| Task requirements |
1. In the call-to-action passage about serving young people, what must systems put at the forefront?
2. Write what comes next in the call-to-action passage about serving young people, starting after its final point.

| Document segment |
— start —
And, finally, I heard a call to work differently… A call to lead on behalf of what is right, just and moral.

  • We must challenge ourselves not to settle. We must challenge ourselves to constantly improve our practice with young people, and deliver the best that research can offer.
  • We must be tenacious in viewing our communities through a lens of equity. We must identify inequities when we see them, and act on behalf of change. The disparities for young people of color and those who are low-income are deep and real. We must recreate systems anchored in equity.
  • We must require our systems, which too often fail the most vulnerable youth and families, to put the well-being of young people – not the well-being of the system – at the forefront.
  • Work in silos is counterproductive. We must take a collective approach to align resources, systems, and policies that offers robust support for young people.
  • We must rally for equitable policies that provide the flexibility needed for communities to truly address arising needs and conditions, rather than being stymied by layers of conflicting rules and regulations.
— end —
| Recorded data |
— start —
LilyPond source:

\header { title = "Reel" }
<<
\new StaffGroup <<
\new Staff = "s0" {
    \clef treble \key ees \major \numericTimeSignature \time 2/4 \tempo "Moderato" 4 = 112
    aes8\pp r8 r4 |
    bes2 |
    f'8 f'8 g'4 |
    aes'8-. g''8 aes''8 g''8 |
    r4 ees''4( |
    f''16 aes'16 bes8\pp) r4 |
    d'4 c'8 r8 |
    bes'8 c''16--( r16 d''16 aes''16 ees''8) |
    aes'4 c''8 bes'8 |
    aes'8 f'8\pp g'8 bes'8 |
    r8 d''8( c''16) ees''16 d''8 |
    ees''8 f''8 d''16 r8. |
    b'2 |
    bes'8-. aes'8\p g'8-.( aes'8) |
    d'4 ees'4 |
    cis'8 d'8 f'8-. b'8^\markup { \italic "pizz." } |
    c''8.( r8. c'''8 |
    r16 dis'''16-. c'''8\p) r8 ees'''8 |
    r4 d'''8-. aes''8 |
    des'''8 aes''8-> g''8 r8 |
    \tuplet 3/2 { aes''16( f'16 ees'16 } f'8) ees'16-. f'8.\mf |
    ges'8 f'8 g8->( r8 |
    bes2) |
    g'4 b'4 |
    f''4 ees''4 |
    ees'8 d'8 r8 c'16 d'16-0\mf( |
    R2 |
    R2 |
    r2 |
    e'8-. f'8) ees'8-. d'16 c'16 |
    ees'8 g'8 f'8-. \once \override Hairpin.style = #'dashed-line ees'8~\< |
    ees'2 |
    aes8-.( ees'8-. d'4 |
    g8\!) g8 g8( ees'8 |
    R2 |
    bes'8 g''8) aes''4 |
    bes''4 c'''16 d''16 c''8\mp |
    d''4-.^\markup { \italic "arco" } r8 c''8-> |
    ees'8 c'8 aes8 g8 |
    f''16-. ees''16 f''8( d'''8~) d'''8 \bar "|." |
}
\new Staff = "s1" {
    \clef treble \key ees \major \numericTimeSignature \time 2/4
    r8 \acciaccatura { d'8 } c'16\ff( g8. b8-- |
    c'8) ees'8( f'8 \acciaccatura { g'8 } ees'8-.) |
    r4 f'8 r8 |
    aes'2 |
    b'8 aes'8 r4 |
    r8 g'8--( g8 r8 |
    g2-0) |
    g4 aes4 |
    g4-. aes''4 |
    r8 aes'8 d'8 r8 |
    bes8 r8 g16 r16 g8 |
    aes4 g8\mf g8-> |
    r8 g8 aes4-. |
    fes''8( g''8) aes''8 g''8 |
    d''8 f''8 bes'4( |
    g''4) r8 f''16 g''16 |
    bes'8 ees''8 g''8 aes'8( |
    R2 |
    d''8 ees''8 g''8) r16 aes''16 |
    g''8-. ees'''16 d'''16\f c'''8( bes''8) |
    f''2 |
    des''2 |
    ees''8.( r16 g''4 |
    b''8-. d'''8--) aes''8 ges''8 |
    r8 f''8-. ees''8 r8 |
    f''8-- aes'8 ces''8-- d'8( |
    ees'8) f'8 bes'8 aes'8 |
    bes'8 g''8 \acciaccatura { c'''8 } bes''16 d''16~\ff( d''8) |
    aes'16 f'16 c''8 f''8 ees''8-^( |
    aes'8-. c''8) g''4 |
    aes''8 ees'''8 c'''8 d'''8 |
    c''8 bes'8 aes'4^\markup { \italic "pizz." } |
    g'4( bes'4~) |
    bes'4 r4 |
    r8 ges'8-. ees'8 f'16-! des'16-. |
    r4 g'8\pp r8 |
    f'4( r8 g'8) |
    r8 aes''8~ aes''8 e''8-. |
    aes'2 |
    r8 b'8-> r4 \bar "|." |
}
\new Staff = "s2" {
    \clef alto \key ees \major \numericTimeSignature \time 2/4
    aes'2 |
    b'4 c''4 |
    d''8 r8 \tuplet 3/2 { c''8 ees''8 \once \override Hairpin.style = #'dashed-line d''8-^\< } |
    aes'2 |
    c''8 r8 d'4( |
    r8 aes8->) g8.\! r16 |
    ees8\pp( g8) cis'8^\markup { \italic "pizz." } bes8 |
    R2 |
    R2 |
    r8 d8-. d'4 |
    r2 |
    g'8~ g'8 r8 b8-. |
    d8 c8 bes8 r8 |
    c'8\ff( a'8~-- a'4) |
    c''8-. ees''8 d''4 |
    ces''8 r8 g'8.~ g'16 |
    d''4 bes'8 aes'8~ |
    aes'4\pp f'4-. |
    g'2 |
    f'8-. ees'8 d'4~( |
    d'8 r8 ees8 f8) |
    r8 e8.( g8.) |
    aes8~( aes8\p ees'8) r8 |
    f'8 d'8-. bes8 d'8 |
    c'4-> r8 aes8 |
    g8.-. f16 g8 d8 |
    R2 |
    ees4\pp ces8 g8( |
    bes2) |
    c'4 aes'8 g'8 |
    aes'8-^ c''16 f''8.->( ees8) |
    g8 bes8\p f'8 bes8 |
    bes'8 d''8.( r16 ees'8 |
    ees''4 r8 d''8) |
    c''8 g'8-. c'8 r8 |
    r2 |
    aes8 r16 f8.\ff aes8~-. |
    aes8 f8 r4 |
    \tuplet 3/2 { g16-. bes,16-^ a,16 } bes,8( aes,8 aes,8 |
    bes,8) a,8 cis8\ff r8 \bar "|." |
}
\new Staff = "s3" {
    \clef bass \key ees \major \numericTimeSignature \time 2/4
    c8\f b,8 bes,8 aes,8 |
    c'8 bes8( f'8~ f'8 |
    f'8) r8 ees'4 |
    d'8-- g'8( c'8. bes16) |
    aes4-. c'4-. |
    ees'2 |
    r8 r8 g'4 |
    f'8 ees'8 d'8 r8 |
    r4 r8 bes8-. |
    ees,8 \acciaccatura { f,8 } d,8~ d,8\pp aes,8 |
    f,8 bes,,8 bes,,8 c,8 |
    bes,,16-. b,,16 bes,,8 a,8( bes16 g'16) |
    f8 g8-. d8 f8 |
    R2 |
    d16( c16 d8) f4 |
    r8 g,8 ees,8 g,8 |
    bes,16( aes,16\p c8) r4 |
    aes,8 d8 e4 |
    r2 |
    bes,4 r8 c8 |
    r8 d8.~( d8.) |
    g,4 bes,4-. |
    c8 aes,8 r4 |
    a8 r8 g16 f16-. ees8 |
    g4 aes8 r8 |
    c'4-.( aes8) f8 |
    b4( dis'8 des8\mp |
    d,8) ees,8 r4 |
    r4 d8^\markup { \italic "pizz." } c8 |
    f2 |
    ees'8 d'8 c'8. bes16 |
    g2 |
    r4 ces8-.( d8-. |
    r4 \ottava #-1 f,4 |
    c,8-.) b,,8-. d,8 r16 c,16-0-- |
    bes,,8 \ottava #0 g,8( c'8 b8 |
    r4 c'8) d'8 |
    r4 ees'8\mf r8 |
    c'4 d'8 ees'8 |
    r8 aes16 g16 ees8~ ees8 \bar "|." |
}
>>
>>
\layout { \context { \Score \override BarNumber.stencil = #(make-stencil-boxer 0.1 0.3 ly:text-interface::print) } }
— end —
| Responses for each task |
1. The well-being of young people, not the well-being of the system.

2.
  • Most importantly, we must acknowledge the brilliance of our young people to co-create solutions and responses, and lead the way to profound community change, improvement, and ultimately, growth.

I did not hear anything new, yet everything I heard was critical. We need to hear it, practice it, hear it again, and act constantly until this dynamic approach becomes the way we support young people.

The circumstances in Baltimore and St. Louis are the realities for far too many communities around our nation, for far too many young people. We did not come to these circumstances overnight – and we won’t resolve them overnight.

Change and addressing inequities calls us to be steadfast in these conversations and to be steadfast in the work. Thanks, Forum for Youth Investment, for beating the steady but urgent drumbeat for change.